Requirement
Rewrite the lines of the listing below, starting with the line with "order: Suliformes" and going on through the line with "family: Bufonidae". Replace "phylum" with "division" and leave everything else unchanged.

★ ★ ★

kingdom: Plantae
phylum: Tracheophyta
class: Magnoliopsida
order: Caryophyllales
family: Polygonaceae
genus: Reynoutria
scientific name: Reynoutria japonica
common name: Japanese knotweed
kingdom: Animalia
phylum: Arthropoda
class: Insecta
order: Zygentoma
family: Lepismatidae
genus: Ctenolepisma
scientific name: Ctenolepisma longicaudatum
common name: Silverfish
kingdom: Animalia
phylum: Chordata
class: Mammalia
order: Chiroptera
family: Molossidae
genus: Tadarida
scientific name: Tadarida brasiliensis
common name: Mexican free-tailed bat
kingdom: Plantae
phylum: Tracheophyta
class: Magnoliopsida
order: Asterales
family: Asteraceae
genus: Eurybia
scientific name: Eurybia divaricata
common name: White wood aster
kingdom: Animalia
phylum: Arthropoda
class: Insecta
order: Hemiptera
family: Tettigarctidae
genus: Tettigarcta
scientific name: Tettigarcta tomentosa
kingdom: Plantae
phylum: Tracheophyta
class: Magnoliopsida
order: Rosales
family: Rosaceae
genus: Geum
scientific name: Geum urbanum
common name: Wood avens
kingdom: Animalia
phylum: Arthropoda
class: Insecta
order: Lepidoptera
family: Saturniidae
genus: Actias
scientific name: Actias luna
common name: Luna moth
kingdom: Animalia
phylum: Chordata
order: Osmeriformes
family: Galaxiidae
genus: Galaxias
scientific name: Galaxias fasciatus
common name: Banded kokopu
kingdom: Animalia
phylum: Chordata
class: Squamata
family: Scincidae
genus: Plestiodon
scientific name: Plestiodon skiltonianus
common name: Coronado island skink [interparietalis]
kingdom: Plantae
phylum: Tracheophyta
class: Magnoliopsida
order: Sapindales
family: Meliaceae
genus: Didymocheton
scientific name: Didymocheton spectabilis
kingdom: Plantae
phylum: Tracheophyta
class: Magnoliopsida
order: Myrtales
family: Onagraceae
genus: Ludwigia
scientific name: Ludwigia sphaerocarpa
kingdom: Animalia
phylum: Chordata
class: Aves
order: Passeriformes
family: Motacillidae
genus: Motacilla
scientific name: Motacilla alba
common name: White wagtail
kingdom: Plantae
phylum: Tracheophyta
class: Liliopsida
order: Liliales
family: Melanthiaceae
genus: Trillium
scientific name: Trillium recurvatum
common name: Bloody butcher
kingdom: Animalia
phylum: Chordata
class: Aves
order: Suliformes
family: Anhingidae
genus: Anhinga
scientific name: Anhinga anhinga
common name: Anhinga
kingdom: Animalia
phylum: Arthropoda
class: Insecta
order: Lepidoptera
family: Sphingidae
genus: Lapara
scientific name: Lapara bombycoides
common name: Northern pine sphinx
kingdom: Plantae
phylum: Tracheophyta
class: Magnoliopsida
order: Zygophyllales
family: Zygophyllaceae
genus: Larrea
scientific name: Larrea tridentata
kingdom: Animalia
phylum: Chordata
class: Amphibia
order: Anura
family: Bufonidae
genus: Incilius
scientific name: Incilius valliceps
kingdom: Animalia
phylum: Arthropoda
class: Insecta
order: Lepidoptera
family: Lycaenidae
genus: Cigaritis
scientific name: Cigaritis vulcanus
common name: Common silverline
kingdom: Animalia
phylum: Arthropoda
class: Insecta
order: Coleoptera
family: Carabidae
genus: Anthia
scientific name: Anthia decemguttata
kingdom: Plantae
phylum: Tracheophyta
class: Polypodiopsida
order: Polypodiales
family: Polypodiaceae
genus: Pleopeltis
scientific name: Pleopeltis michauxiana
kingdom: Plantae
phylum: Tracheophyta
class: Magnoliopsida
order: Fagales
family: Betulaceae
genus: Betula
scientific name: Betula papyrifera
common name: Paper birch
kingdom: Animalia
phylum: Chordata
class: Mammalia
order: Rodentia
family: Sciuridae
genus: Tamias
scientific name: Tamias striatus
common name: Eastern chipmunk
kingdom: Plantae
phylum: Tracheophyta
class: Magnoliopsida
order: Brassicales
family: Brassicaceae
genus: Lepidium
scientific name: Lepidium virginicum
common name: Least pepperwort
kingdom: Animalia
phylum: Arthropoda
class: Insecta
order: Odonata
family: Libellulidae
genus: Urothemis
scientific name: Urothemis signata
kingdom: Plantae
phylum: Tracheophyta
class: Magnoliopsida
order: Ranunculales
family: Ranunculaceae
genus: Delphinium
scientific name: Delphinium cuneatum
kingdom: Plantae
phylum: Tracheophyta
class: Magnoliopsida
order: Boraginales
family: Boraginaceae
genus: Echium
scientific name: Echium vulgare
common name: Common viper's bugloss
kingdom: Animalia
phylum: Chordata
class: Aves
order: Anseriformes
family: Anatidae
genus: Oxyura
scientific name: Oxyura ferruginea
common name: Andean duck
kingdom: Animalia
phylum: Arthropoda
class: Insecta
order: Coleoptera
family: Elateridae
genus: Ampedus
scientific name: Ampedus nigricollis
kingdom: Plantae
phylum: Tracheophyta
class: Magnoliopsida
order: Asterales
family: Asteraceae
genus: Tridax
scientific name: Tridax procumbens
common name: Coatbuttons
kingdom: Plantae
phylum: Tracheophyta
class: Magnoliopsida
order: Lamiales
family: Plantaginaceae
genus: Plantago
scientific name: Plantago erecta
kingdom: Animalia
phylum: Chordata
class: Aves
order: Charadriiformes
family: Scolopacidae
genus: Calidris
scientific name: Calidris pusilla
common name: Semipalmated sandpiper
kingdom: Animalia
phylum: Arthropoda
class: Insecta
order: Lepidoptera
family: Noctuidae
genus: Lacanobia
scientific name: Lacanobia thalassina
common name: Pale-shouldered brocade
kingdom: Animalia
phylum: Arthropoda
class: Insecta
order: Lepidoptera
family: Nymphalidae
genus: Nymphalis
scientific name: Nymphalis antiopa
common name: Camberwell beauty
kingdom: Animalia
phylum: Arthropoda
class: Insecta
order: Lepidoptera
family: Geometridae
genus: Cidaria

★ ★ ★

Exercise result
order: Suliformes
family: Anhingidae
genus: Anhinga
scientific name: Anhinga anhinga
common name: Anhinga
kingdom: Animalia
division: Arthropoda
class: Insecta
order: Lepidoptera
family: Sphingidae
genus: Lapara
scientific name: Lapara bombycoides
common name: Northern pine sphinx
kingdom: Plantae
division: Tracheophyta
class: Magnoliopsida
order: Zygophyllales
family: Zygophyllaceae
genus: Larrea
scientific name: Larrea tridentata
kingdom: Animalia
division: Chordata
class: Amphibia
order: Anura
family: Bufonidae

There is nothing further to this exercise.